I will rather fix my tutorial then. I can also add an alternative proposal for the look-up function tr that implements the behavior you describe.

ptaoussanis commented 2 years ago

@devurandom Hi Dennis, thanks for the very clear report! 🙏 @field-theory Likewise, thanks for your thoughts on this!

I haven't had an opportunity yet to properly look into this issue, but will try spend some time tonight. In the meantime, based only on a first quick impression - it indeed sounds like we may want the relevant behaviour to be configurable.

ptaoussanis commented 2 years ago

Okay, I just took a closer look at this and I do believe there might be an issue with the linked tutorial. Caveat: this was still a brief look, and I haven't touched this code in years - so I could be missing something.

Let's start with an example:

(tr
    {:dict
     {:sw {:missing "sw/?" :r1 "sw/r1" :r2 "sw/r2"}
      :en {:missing "en/?" :r1 "en/r1" :r2 "en/r2"}}}

    [:sw :en]
    [:r1 :r2])

The intended (and current) search behaviour is: (or sw/r1 sw/r2 en/r1 en/r2 sw/? sw/? nil).

Note that only the :missing dictionary entries are intended to be error messages. I.e. the first 4 cases in (or sw/r1 sw/r2 en/r1 en/r2 sw/? sw/?) would all be considered successful resource lookups.

The resources in the [:r1 :r2] form aren't intended to be used for error messages, but for possible valid substitutes. So :r2 in [:r1 :r2] isn't really a "fallback" or "error", it's just the 2nd-priority resource.

This generalizes. If you have 3 locales [:l1 :l2 :l3] and 4x resource ids [:r1 :r2 :r3 :r4] then the search behaviour will be:

  (or 
    l1/r1       l1/r2       l1/r3       l1/r4
    l2/r1       l2/r2       l2/r3       l2/r4
    l3/r1       l3/r2       l3/r3       l3/r4
    l1/:missing l2/:missing l3/:missing l4/:missing  ; Automatic lookup of special :missing keys
    nil) ; etc.

The Handling missing keys section of the linked tutorial may be misleading by showing

(tr {:dict translations} [lang :en] [res-key :missing])

The placement of the :missing here is unusual and unnecessary.
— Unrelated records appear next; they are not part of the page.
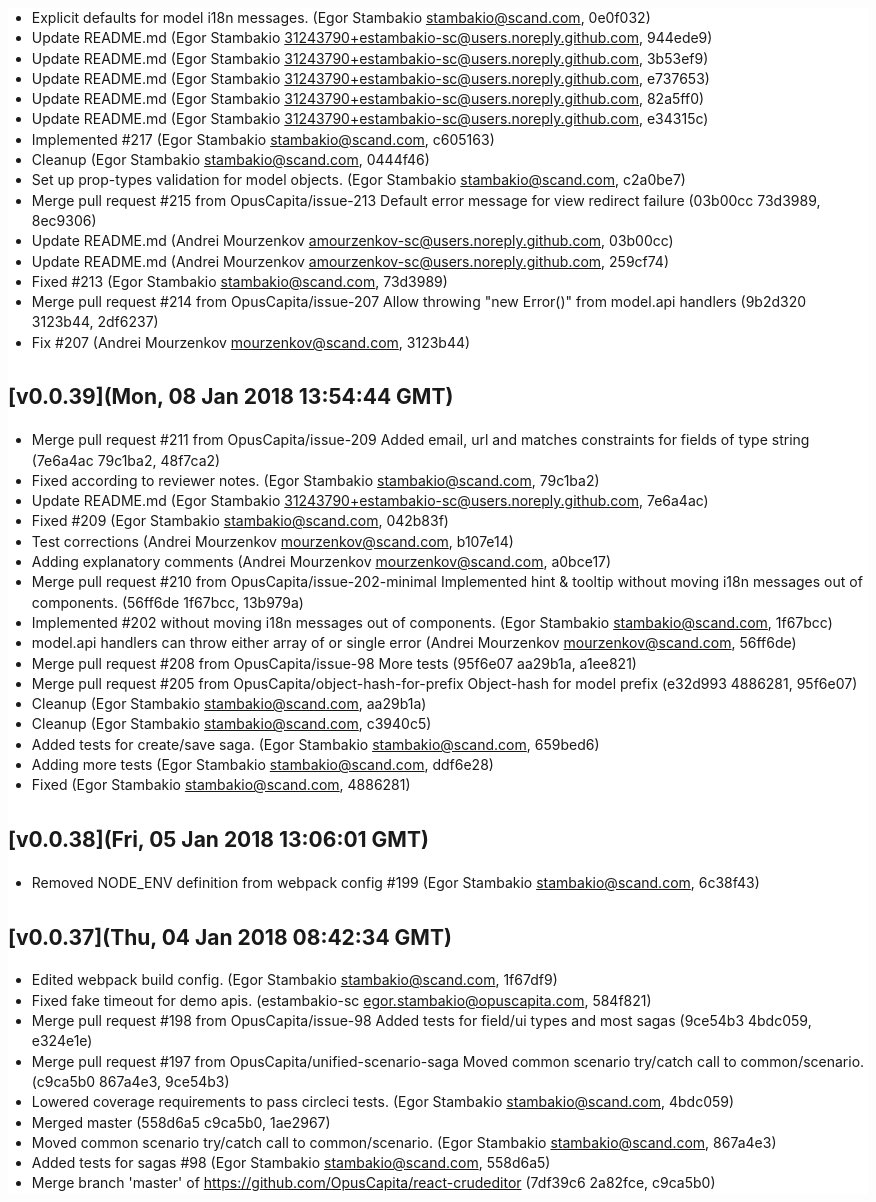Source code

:  - Explicit defaults for model i18n messages. (Egor Stambakio <stambakio@scand.com>, 0e0f032)
 - Update README.md (Egor Stambakio <31243790+estambakio-sc@users.noreply.github.com>, 944ede9)
 - Update README.md (Egor Stambakio <31243790+estambakio-sc@users.noreply.github.com>, 3b53ef9)
 - Update README.md (Egor Stambakio <31243790+estambakio-sc@users.noreply.github.com>, e737653)
 - Update README.md (Egor Stambakio <31243790+estambakio-sc@users.noreply.github.com>, 82a5ff0)
 - Update README.md (Egor Stambakio <31243790+estambakio-sc@users.noreply.github.com>, e34315c)
 - Implemented #217 (Egor Stambakio <stambakio@scand.com>, c605163)
 - Cleanup (Egor Stambakio <stambakio@scand.com>, 0444f46)
 - Set up prop-types validation for model objects. (Egor Stambakio <stambakio@scand.com>, c2a0be7)
 - Merge pull request #215 from OpusCapita/issue-213
   Default error message for view redirect failure (03b00cc 73d3989, 8ec9306)
 - Update README.md (Andrei Mourzenkov <amourzenkov-sc@users.noreply.github.com>, 03b00cc)
 - Update README.md (Andrei Mourzenkov <amourzenkov-sc@users.noreply.github.com>, 259cf74)
 - Fixed #213 (Egor Stambakio <stambakio@scand.com>, 73d3989)
 - Merge pull request #214 from OpusCapita/issue-207
   Allow throwing "new Error()" from model.api handlers (9b2d320 3123b44, 2df6237)
 - Fix #207 (Andrei Mourzenkov <mourzenkov@scand.com>, 3123b44)

## [v0.0.39](Mon, 08 Jan 2018 13:54:44 GMT)
 - Merge pull request #211 from OpusCapita/issue-209
   Added email, url and matches constraints for fields of type string (7e6a4ac 79c1ba2, 48f7ca2)
 - Fixed according to reviewer notes. (Egor Stambakio <stambakio@scand.com>, 79c1ba2)
 - Update README.md (Egor Stambakio <31243790+estambakio-sc@users.noreply.github.com>, 7e6a4ac)
 - Fixed #209 (Egor Stambakio <stambakio@scand.com>, 042b83f)
 - Test corrections (Andrei Mourzenkov <mourzenkov@scand.com>, b107e14)
 - Adding explanatory comments (Andrei Mourzenkov <mourzenkov@scand.com>, a0bce17)
 - Merge pull request #210 from OpusCapita/issue-202-minimal
   Implemented hint & tooltip without moving i18n messages out of components. (56ff6de 1f67bcc, 13b979a)
 - Implemented #202 without moving i18n messages out of components. (Egor Stambakio <stambakio@scand.com>, 1f67bcc)
 - model.api handlers can throw either array of or single error (Andrei Mourzenkov <mourzenkov@scand.com>, 56ff6de)
 - Merge pull request #208 from OpusCapita/issue-98
   More tests (95f6e07 aa29b1a, a1ee821)
 - Merge pull request #205 from OpusCapita/object-hash-for-prefix
   Object-hash for model prefix (e32d993 4886281, 95f6e07)
 - Cleanup (Egor Stambakio <stambakio@scand.com>, aa29b1a)
 - Cleanup (Egor Stambakio <stambakio@scand.com>, c3940c5)
 - Added tests for create/save saga. (Egor Stambakio <stambakio@scand.com>, 659bed6)
 - Adding more tests (Egor Stambakio <stambakio@scand.com>, ddf6e28)
 - Fixed (Egor Stambakio <stambakio@scand.com>, 4886281)

## [v0.0.38](Fri, 05 Jan 2018 13:06:01 GMT)
 - Removed NODE_ENV definition from webpack config #199 (Egor Stambakio <stambakio@scand.com>, 6c38f43)

## [v0.0.37](Thu, 04 Jan 2018 08:42:34 GMT)
 - Edited webpack build config. (Egor Stambakio <stambakio@scand.com>, 1f67df9)
 - Fixed fake timeout for demo apis. (estambakio-sc <egor.stambakio@opuscapita.com>, 584f821)
 - Merge pull request #198 from OpusCapita/issue-98
   Added tests for field/ui types and most sagas (9ce54b3 4bdc059, e324e1e)
 - Merge pull request #197 from OpusCapita/unified-scenario-saga
   Moved common scenario try/catch call to common/scenario. (c9ca5b0 867a4e3, 9ce54b3)
 - Lowered coverage requirements to pass circleci tests. (Egor Stambakio <stambakio@scand.com>, 4bdc059)
 - Merged master (558d6a5 c9ca5b0, 1ae2967)
 - Moved common scenario try/catch call to common/scenario. (Egor Stambakio <stambakio@scand.com>, 867a4e3)
 - Added tests for sagas #98 (Egor Stambakio <stambakio@scand.com>, 558d6a5)
 - Merge branch 'master' of https://github.com/OpusCapita/react-crudeditor (7df39c6 2a82fce, c9ca5b0)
Tempura will automatically search for the (special) :missing key when none of the provided resource ids can be found in any of the provided locales.

Explicitly adding the :missing key to the resource ids like this indicates to Tempura that :missing is a valid application-level resource id, and so prevents Tempura's usual treatment of :missing as a special error case.

Does this make sense / seem reasonable?

I'll note that the current search order (or sw/r1 sw/r2 en/r1 en/r2 sw/? sw/? nil) could hypothetically instead be (or sw/r1 en/r1 sw/r2 en/r2 sw/? sw/? nil).

I.e. Tempura currently searches locale-breadth-first, but could in principle do resource-breadth-first.

That's originally what I thought you might be asking about. If there's actually demand for this, it should be simple enough to make the search behaviour configurable with an option to tr.

But as I currently understand it, that actually wouldn't be helpful or necessary in your case.

Please do let me know if I've misunderstood something though!

ptaoussanis commented 2 years ago

Note that I've added a further short example to the README in the hope that it may be helpful

ptaoussanis commented 1 year ago

Closing here since I believe the additional example in the README should hopefully be sufficient.

ptaoussanis commented 1 year ago

Update to add: there's now also a Wiki page with some extra documentation here.